Um zu Zwangsarbeit und Lagerhaft verurteilt zu werden, braucht es nicht viel. Das nordkoreanische Gesetzbuch kennt 14 Arten von Verbrechen gegen den Staat oder gegen das Volk, 16 Typen von Störungen des nationalen Verteidigungssystems, 104 Wirtschaftsverbrechen, 26 Verletzungen der sozialistischen Kultur, 39 Verunglimpfungen des Verwaltungssystems und 20 Arten von Schädigungen des sozialistischen Gemeinschaftslebens. Auf etliche dieser „Verbrechen“ steht die Todesstrafe.

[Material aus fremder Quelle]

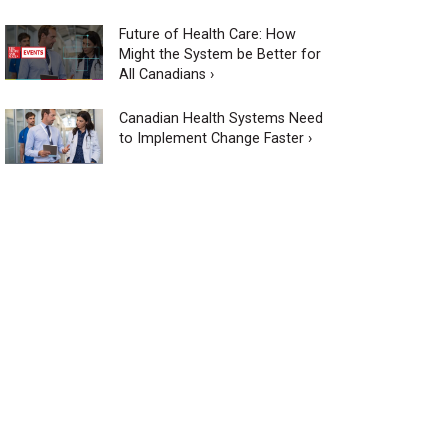
Future of Health Care: How
Might the System be Better for
All Canadians ›
Canadian Health Systems Need
to Implement Change Faster ›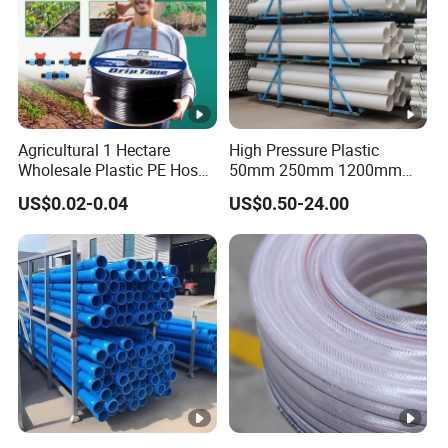
Agricultural 1 Hectare
High Pressure Plastic
Wholesale Plastic PE Hose
50mm 250mm 1200mm
Garden Pipe 16mm Drip
UPVC PVC Pipe with ISO for
US$0.02-0.04
US$0.50-24.00
Irrigation Tape with Emitter
Water Supply PVC Drainage
for Farm Water Irrigation
Pipe
System Tomato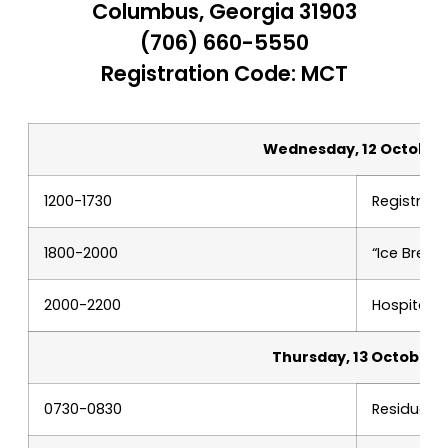
Columbus, Georgia 31903
(706) 660-5550
Registration Code: MCT
Wednesday, 12 October
1200-1730
Registrati
1800-2000
“Ice Breake
2000-2200
Hospitalit
Thursday, 13 October
0730-0830
Residual r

Darusman prangert auch die „manipulative Kontrolle der der Lebensmittelverteilung durch das Regime“ an. „Indem die Behörden bestimmen, wer Essen erhält und wer nicht, benutzen sie den Verteilungsprozess als ein Mittel zur Kontrolle der Bevölkerung und machen sie vom Regime abhängig“, schreibt der Sonderberichterstatter. Er sieht darin eine Missachtung des Rechts auf Leben und fordert, die schweren Verbrechen gegen die Menschlichkeit vor eine internationale Gerichtsbarkeit zu bringen.